— Exercise aim —
List all lines of the data that include the string "mediated".

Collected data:
------
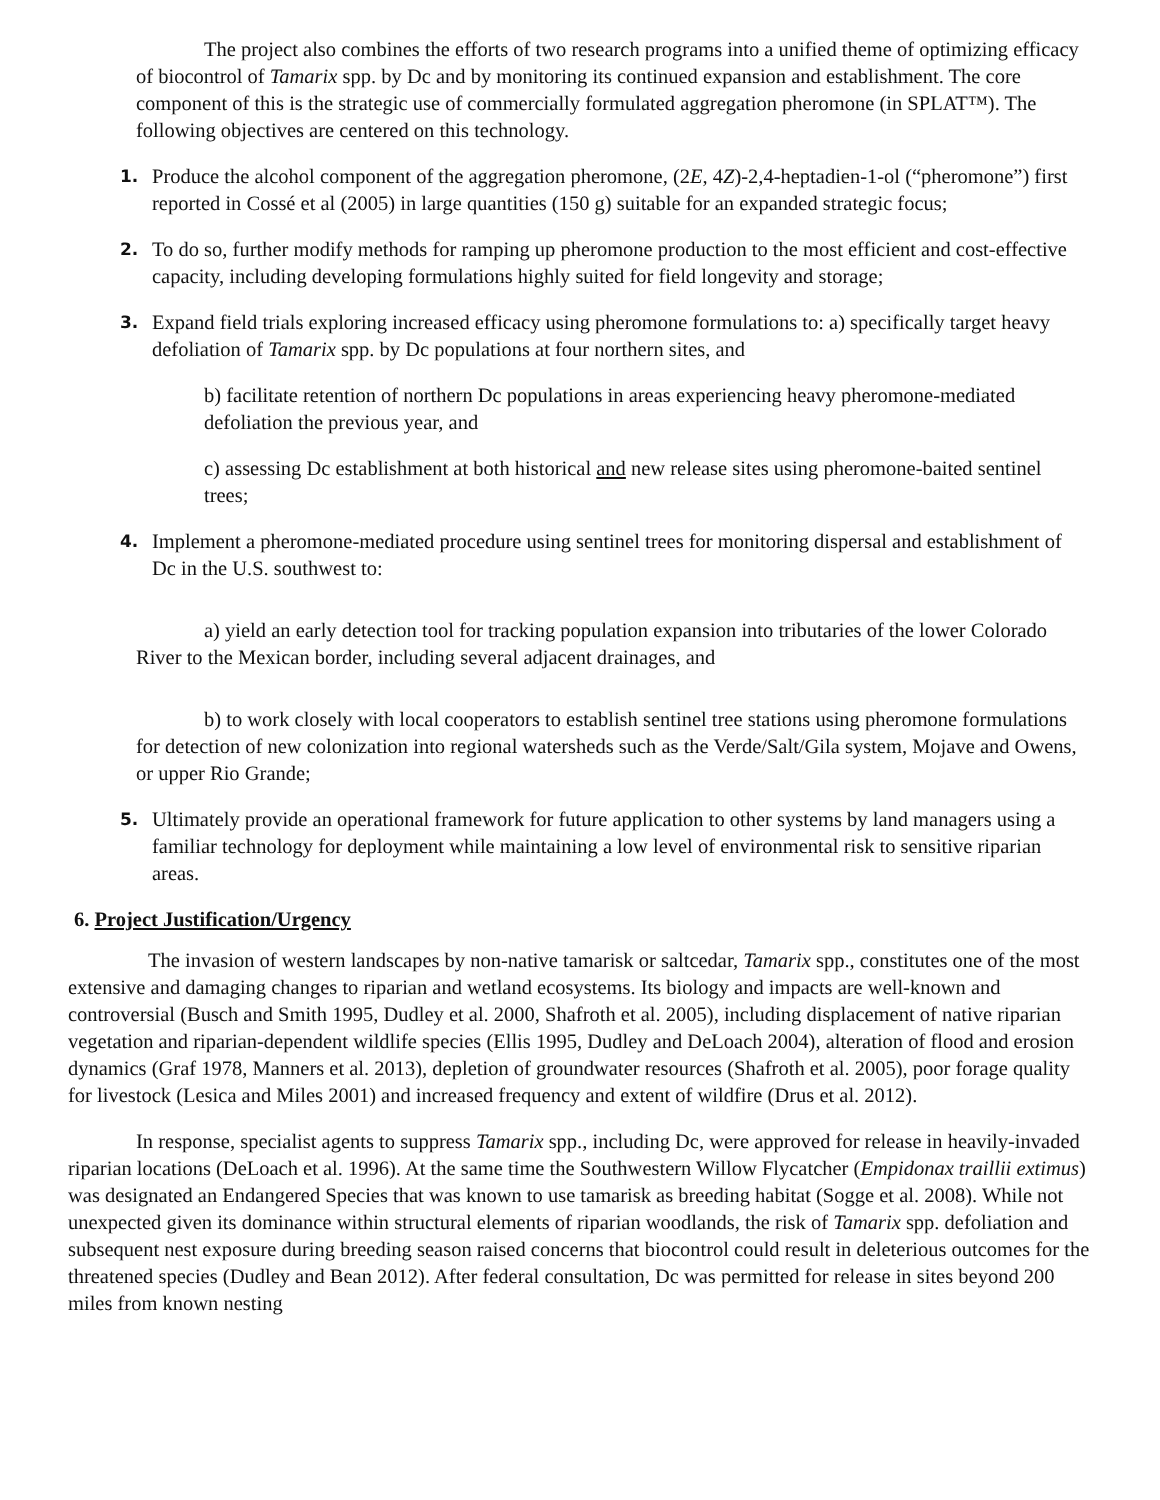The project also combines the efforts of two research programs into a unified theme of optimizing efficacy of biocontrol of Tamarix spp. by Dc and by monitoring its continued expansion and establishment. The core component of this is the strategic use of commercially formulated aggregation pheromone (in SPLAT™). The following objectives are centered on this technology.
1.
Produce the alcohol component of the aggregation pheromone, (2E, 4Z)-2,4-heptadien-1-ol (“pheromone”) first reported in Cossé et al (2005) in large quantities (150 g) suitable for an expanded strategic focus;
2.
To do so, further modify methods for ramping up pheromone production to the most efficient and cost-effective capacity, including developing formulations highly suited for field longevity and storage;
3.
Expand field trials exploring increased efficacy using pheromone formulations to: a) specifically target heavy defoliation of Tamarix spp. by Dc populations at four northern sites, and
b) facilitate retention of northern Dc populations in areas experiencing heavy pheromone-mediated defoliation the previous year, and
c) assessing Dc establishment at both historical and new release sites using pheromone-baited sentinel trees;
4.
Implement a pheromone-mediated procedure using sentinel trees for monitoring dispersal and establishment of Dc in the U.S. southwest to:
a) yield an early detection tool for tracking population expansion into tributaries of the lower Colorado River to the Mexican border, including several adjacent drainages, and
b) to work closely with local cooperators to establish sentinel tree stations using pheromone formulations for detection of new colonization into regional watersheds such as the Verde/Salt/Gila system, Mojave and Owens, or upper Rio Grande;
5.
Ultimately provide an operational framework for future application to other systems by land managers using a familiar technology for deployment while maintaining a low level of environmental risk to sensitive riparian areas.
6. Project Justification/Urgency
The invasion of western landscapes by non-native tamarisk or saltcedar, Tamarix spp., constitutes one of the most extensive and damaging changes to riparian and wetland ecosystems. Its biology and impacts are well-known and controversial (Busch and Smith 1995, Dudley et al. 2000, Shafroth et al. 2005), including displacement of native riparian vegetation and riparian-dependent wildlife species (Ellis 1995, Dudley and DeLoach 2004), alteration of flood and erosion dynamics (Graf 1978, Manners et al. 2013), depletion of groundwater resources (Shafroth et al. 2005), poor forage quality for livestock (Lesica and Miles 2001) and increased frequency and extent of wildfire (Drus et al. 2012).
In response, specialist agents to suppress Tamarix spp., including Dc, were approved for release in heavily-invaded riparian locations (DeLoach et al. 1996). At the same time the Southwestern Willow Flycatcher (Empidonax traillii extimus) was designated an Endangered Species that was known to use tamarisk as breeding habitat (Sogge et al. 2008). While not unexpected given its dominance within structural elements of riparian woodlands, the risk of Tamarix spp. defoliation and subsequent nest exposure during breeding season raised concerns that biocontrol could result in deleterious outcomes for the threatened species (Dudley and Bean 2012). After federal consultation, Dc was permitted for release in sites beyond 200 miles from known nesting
------
— Task answer —
b) facilitate retention of northern Dc populations in areas experiencing heavy pheromone-mediated defoliation the previous year, and
Implement a pheromone-mediated procedure using sentinel trees for monitoring dispersal and establishment of Dc in the U.S. southwest to:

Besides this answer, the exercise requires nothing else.